Starring NRS reserves
Filming the field videos has Zavaleta ricocheting around the state with videographer and UCSC alum Zack Hill. “It’s so fun! I’m having a ball,” she says.
Each video will introduce students to a different location or habitat type. Some will describe the natural history of an ecosystem and how it’s changed over time, while others will give students glimpses of research efforts.
NRS reserves feature prominently in the curriculum. Zavaleta has live-trapped mammals with UC Santa Cruz NRS director Gage Dayton at Fort Ord Natural Reserve; recorded track pad readings of nocturnal animals with restoration steward Tim Brown at Younger Lagoon; communed with northern elephant seals on Año Nuevo Island Reserve; and examined bristlecone pine forests at White Mountain Research Center.
Other NRS reserves on Zavaleta’s itinerary are Landels-Hill Big Creek, representing coastal stream and scrub as well as marine ecosystems; and Yosemite National Park for the Sierra Nevada unit.
Ready, set, teach!
Zavaleta has brought students to most of these places while teaching the UCSC Supercourse and conducting research.
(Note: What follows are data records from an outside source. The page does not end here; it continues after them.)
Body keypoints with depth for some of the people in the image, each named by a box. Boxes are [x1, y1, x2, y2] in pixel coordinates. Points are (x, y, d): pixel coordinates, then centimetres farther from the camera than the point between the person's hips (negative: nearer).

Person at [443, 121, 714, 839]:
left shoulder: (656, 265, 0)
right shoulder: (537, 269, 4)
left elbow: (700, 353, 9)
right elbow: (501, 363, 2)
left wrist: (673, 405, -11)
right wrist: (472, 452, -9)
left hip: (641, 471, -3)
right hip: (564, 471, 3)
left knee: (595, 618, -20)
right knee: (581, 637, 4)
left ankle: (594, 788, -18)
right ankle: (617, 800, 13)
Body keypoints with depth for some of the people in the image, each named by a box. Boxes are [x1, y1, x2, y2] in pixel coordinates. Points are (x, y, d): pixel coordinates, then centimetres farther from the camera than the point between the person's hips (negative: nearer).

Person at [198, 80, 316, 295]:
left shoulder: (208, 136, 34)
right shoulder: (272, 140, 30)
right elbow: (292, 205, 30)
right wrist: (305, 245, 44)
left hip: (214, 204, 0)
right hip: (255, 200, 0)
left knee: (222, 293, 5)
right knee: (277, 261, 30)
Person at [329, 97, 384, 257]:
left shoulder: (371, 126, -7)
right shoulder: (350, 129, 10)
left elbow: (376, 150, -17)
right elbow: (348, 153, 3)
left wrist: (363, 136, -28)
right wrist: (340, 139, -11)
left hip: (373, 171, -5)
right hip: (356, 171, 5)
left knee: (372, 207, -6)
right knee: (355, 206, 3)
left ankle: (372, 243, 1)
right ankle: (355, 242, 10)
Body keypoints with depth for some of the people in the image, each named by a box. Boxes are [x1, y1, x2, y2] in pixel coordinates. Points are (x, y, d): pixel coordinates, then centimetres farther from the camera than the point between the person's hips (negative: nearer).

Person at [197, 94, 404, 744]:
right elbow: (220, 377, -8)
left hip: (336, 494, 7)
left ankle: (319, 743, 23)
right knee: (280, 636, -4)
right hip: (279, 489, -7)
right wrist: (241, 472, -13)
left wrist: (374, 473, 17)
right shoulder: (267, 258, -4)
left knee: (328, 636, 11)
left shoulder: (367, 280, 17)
But she’s finding on-camera instruction to be whole different ballgame. “I’ve realized that in person, I have a question-driven field teaching style. I don’t talk so much about everything we see. But there’s not much place for that in a video field trip.”
The permanence of video has also kept Zavaleta questioning her on-camera patter. “I find myself up late at night fact checking remarks I might not otherwise have to do for an in-person lecture; the other night I was looking up what percent tree cover is necessary for it to be a woodland versus a savanna,” she says. “I’m gaining a whole new respect for people who do TV and memorize so much and are able to talk and walk and look at the camera at the same time.”
A full filming schedule
As happy as Zavaleta is to work in stunning wild places, filming hasn’t exactly been a walk in the park. The tight travel schedule has Zavaleta and Hall sprinting from dawn to dusk to cover the topics on her syllabus.
“Zack said one afternoon, ‘let’s take a water break.’ When he looked at his pedometer app, it showed we’d already walked seven miles. I was shocked. But we had hiked up a ridge to see serpentine grassland, down the hill again to shoot some different chaparral types—it all adds up,” she says.
Then there are the times when local residents do not want their 15 minutes of fame. One of Zavaleta’s lessons covered the role of western scrub jays in oak dispersal, but none would fly within 400 meters of the camera. The lesson uses photos and a found feather instead.
A UC-wide course
Students will view the completed videos through their online course portal. But all of the 20 to 25 videos, each five to ten minutes long, also will be made available to all on YouTube.
By attracting a broader student roster, the course complements another diversity initiative Zavaleta plans to launch this fall: a program that aims to offer mentorship and leadership training to broaden diversity in conservation science.
As for the future of her course, “it’s all an experiment,” Zavaleta admits. “But I am really hopeful it will be good, new territory that we cover. ”
Ecosystems of California will be available to students from across the University this winter quarter through the UC Online cross-campus enrollment system.